Stasis Venous Dermatitis
Stasis venous dermatitis is a skin condition that arises when the blood circulation in the affected area is impaired. It is due to weakness of the leg veins or a blood clot (deep vein thrombosis) that impedes the return of blood to the heart. As a result the blood pools in the legs. It is mainly seen in older adults. The area can become infected and ulcers may form in the area.
- Avoid standing or sitting for long periods and use compression stockings.
- Surgery for removal of spider veins may help to some degree.
- Corticosteroids may be used to reduce the inflammation and antibiotics may be needed to treat the infection.
Folliculitis is the infection of the hair follicles which can can present with itching. It is often caused by Staphylococcus aureus, a species of bacteria that is also commonly found on the skin surface but other bacteria and fungi may also cause folliculitis. The infection is usually not serious and in many cause it can resolve on its own without treatment. However,it often tends to recur.
- Antifungal or antibacterial creams and ointments to eradicate the microbes.
- Corticosteroids to reduce the inflammation in the follicles.
- Oral antibiotics are only needed for severe infections.
Urticaria or hives is a condition where a red rash or welts appears on the skin. The exact cause is unclear but the skin suddenly releases large amounts of histamines which causes localized inflammation similar to an allergic reaction. It can sometimes last for more than 6 weeks in which case it is considered to be chronic. Hives tends to recur weeks, months or years later even if it completely resolves.
- Antihistamines are usually the main medication used for urticaria.
- Histamine blockers may be used when antihistamines are not effective.

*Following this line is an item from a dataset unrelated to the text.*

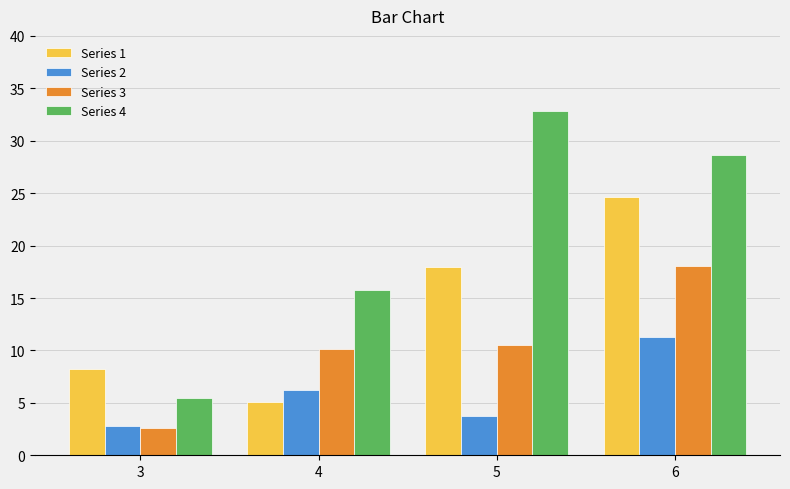

How many bars are there in each group?

4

- Corticosteroid creams may be used to reduce the skin inflammation.
Psoriasis is a chronic skin disease where there is widespread inflammation of the skin along with silvery-white patches on thickened skin. The condition appears to be autoimmune in nature where skin cells grow rapidly but do not slough off as would normally occur. It is sometimes associated with arthritis (psoriatic arthritis) where there is joint pain and stiffening.
- Immune-modulating agents and immune-suppressing drugs.

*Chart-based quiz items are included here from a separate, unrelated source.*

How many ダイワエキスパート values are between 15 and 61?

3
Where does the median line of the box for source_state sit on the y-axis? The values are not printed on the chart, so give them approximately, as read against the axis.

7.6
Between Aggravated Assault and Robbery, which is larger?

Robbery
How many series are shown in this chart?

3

- Corticosteroids reduce inflammation in the skin.
- Vitamin D analogues and retinoids to reduce the skin cell growth.
- Salicylic acid topical applications to slough off skin cells.
Sunburn occurs when the skin becomes inflamed due to exposure to ultraviolet (UV) light. The sun is often the main source of UV light but sunburn can even occur with exposure to tanning beds and arc lamps. Any sun-exposed area of the body may be affected but it is also dependent on the intensity of the light source and duration of exposure. Most of the time sunburn does not require medical treatment.